Pick out every line of the listing below that contains the word "Robert" and copy each one in full.

[[ Source data open ]]

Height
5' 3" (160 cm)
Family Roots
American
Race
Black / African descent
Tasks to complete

[[ Source data closed ]]
[[ Source data open ]]

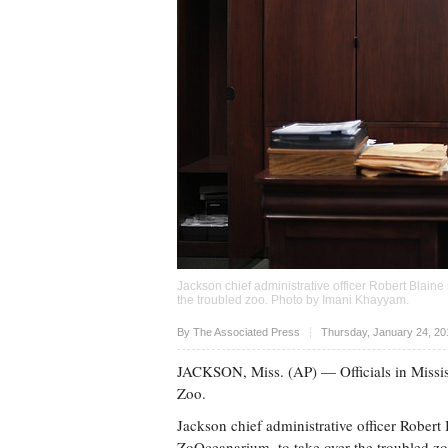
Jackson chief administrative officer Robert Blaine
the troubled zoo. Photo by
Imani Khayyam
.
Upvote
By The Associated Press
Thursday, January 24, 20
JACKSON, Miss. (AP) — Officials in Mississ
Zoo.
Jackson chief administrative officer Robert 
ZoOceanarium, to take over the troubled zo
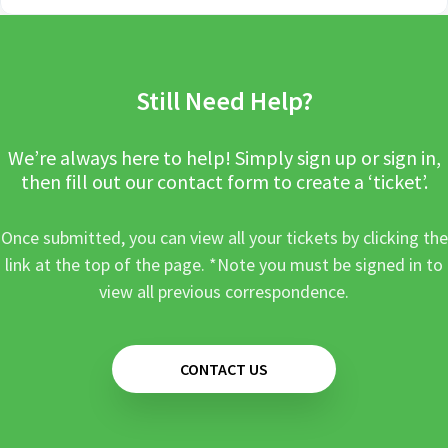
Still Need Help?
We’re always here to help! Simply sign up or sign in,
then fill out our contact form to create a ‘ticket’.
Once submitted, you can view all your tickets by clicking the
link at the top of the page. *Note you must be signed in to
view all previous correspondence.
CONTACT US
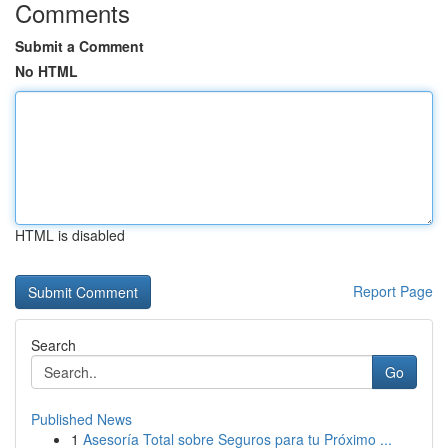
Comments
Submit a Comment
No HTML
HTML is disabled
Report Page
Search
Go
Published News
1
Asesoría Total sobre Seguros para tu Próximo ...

[[ Source data closed ]]

■ Response below
Jackson chief administrative officer Robert Blaine
Jackson chief administrative officer Robert 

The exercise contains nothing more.